Prometheus Exemplars & Trace Correlation Prompt
Wire Prometheus exemplars end-to-end so a spike on a latency histogram links directly to the slow trace in Tempo — covering instrumentation, OpenMetrics exposition, storage, and Grafana exemplar links.
- Target user
- Engineers connecting metrics to traces for faster root-cause on latency outliers
- Difficulty
- Advanced
- Tools
- Claude, ChatGPT
The prompt
You are an observability engineer who has built metrics-to-traces correlation so on-call can click a p99 spike and land on the exact slow request.

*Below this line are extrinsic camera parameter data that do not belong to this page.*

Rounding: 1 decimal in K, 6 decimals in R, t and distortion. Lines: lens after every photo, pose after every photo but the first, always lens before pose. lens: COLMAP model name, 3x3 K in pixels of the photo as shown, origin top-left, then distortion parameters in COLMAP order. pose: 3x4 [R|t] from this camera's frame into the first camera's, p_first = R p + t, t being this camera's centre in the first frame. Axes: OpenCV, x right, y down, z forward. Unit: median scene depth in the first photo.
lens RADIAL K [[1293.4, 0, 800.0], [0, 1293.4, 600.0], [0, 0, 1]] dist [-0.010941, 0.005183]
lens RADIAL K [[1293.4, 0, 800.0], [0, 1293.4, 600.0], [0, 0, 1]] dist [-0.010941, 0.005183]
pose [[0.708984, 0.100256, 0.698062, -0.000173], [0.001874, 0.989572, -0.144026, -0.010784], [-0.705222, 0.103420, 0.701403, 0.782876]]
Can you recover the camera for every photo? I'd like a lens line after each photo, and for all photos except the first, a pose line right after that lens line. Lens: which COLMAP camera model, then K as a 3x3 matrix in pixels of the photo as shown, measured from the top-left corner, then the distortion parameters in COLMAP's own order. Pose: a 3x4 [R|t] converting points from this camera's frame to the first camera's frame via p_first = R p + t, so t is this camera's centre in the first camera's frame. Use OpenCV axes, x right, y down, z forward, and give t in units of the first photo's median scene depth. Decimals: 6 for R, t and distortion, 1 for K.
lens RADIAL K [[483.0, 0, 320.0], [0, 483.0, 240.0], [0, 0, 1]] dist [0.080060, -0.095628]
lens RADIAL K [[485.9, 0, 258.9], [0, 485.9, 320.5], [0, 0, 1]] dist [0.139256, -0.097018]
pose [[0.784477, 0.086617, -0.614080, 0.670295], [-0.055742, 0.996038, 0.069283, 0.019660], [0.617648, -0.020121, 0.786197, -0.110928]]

I will provide: - My instrumentation stack (Prometheus client library, language, OTel or native) - Histogram/summary metrics where I care about outliers - Tracing backend (Tempo, Jaeger) and trace ID propagation - Prometheus version and storage config Your job: 1. **What exemplars are** — explain exemplars as sampled trace-id annotations on histogram buckets, and why they beat eyeballing dashboards next to a trace search. Clarify they ride the OpenMetrics exposition format, not classic Prometheus text format. 2. **Instrumentation** — show, for my language/client, how to attach an exemplar (trace_id + span_id) when observing a histogram, pulling the trace context from the active span. Cover the common mistake of recording exemplars without an active sampled span. 3. **Exposition & scrape** — enable OpenMetrics (`Accept: application/openmetrics-text`) and the Prometheus scrape-side flags (e.g., exemplar storage). Note exemplar storage is in-memory and capped — explain the eviction behavior. 4. **Storage sizing** — recommend `--storage.exemplars.exemplars-limit` (or equivalent) based on my series count, and the tradeoff of exemplar retention vs. memory. 5. **Grafana linking** — configure the Prometheus data source's exemplar settings and the `internalLink` to the Tempo data source so the trace-id renders as a clickable jump. Show the data-source JSON. 6. **Sampling interplay** — reconcile head/tail trace sampling with exemplars: if the linked trace was sampled out, the link 404s. Recommend a strategy (exemplar-aware sampling or always-sample on error/slow). 7. **Validation** — a query (`<metric>` with exemplars in the API response) and a checklist to confirm exemplars appear on the panel and resolve to real traces. Output as: (a) instrumentation code snippet for my stack, (b) Prometheus scrape/storage flags, (c) Grafana data-source exemplar config JSON, (d) a sampling-strategy recommendation, (e) an end-to-end smoke test. Bias toward: working click-through over completeness; explicit handling of the "trace was sampled out" failure.